October 31, 1997

Diana M. Hawkins or

Vicki M. Boatwright



After a Florida citrus grower pled guilty to charges that his land-clearing operations had resulted in the "taking" of threatened Florida scrub jays, a violation of the Endangered Species Act, United States Magistrate Judge Frank J. Lynch today sentenced William Jeff Worley of Lake Placid, to 6 months probation and fines and restitution totaling $35,000.

The Endangered Species Act defines the term "take" to mean to harass, harm, pursue, hunt, shoot, wound, kill, trap, capture, or collect endangered or threatened species or to attempt to engage in any such conduct.

Worley pled guilty to one charge of the indictment; i.e., that between March and July 1996, he "took" Florida scrub jays as a result of his land clearing operations that destroyed approximately 464 acres of scrub oak habitat occupied at the time by as many as 80 birds, including 13 breeding pairs with young fledglings.

According to the U.S. Fish and Wildlife Service's Southeast Regional Director, Sam D. Hamilton, Service law enforcement agents notified the defendant in March 1996 that his clearing operations of 264 acres in Highlands County would result in death or injury to resident Florida scrub jays and that to continue further clearing without a habitat conservation plan in place would constitute a violation of the law. Hamilton said that Worley ignored these and later warnings, and in July 1996, he cleared an additional 200 acres.
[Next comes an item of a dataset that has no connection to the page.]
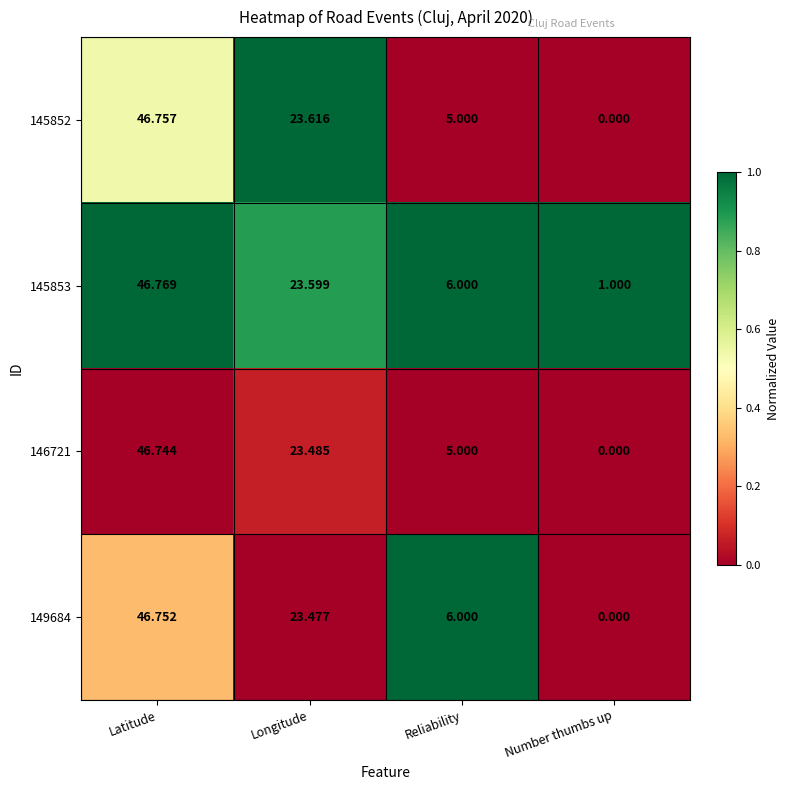

At which category is the sum across all series the highest?

Latitude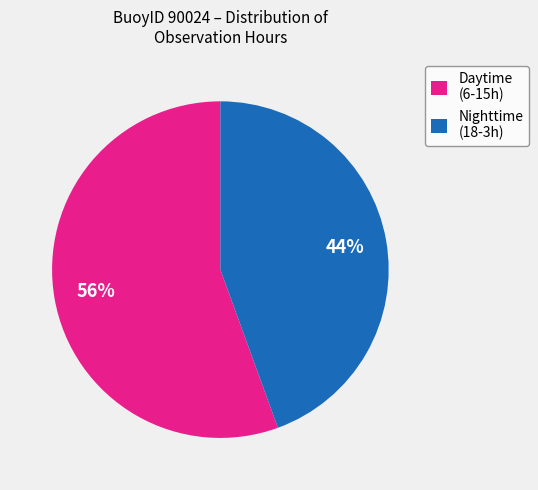

Rank the categories by value from highest to lowest.

Daytime (6-15h), Nighttime (18-3h)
At this juncture, the Service could have arrested the defendant and seized his land-clearing equipment, Hamilton said. Instead, the Service offered Worley a number of opportunities to continue his operations legally before it sought further injunctive relief. He noted that Worley's continued clearing of scrub jay habitat in spite of repeated attempts to persuade him to carry out his activities within the law, left the Service and the Department of Justice with no alternative but to obtain a court injunction ordering him to stop his clearing activities.

According to Thomas E. Scott, U.S. Attorney for the Southern District of Florida, the Government went to extreme lengths to ensure Worley's case was handled fairly. Bringing the case before an impartial grand jury composed of area residents to determine if a crime had been committed is an unusual procedure in such a case, Scott said.

The Florida scrub jay can be found in isolated pockets of scrub oak on the Lake Wales Ridge, along Florida's east and west coasts and in the Ocala National Forest. The birds live in tightly-knit family groups, only in areas where one or more species of scrub oaks occur. Its numbers have been reduced significantly in recent decades, and today the bird no longer survives in 40 percent of its historical range. This species is federally listed as threatened due to loss of habitat.